Il vaccino è un farmaco e deve essere somministrato, cosi come prevedono le leggi regolatorie, solo previa prescrizione del medico, ossia dopo una valutazione anamnestica, che è un atto clinico. La presenza del medico è necessaria per raccogliere il consenso, valutare lo stato di salute del paziente e gestire in maniera pronta gli eventuali effetti collaterali. Cosi come previsto dall’Agenzia Italiana del Farmaco (AIFA) che raccomanda “assistenza medica urgente se si manifestano sintomi di grave reazione allergica”. Con 164.800 medici che hanno dato la disponibilità a vaccinare proprio non si riesce a capire quale sia la logica dietro questa scelta.
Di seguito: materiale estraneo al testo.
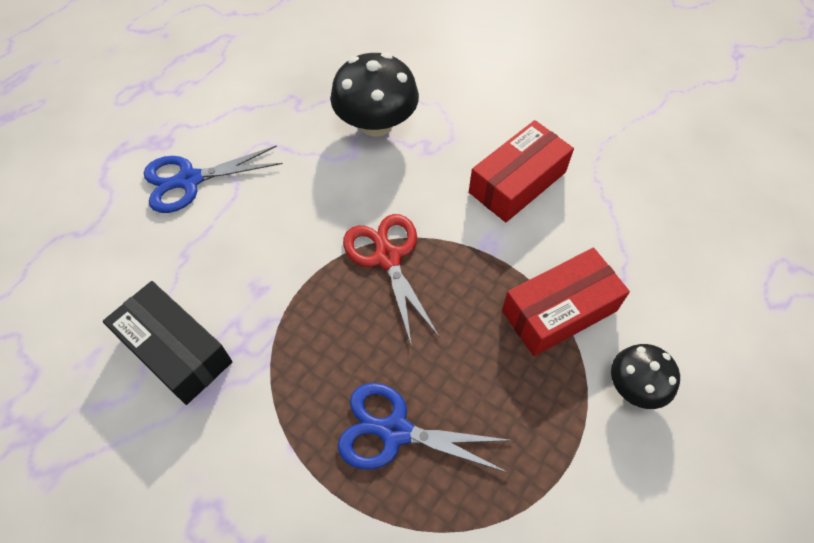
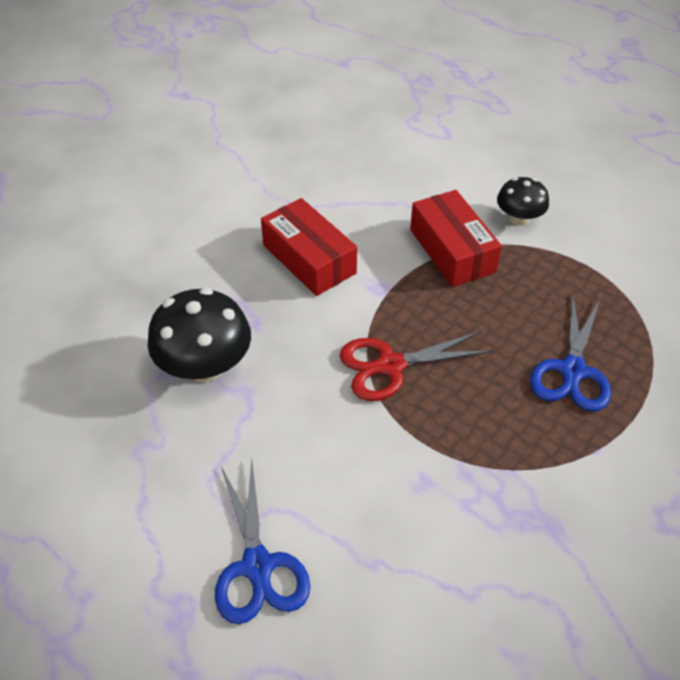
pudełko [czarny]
Il governo prevede di vaccinare a pieno regime 500.000 italiani al giorno per raggiungere entro settembre la fatidica soglia del 70% di vaccinati per avere l’immunità di gregge. Basterebbe che ogni medico dei 164.800 che hanno dato disponibilità facesse solo 5 inoculazioni al giorno per avere 824.000 somministrazioni al giorno, molto al disopra dell’obiettivo del governo.  In poco più di un mese e mezzo si potrebbero vaccinare più del 70% degli italiani almeno con una sola dose, sempre se le dosi non mancano.  Il problema non è la carenza di vaccinatori ma quella dei vaccini e in molte regioni di un’ organizzazione efficiente. Ad oggi molte regioni  hanno usato quasi il 90% delle dosi ricevute e altre appena il 73%. Ben venga l’aumento dei punti vaccinali ma con la presenza del medico.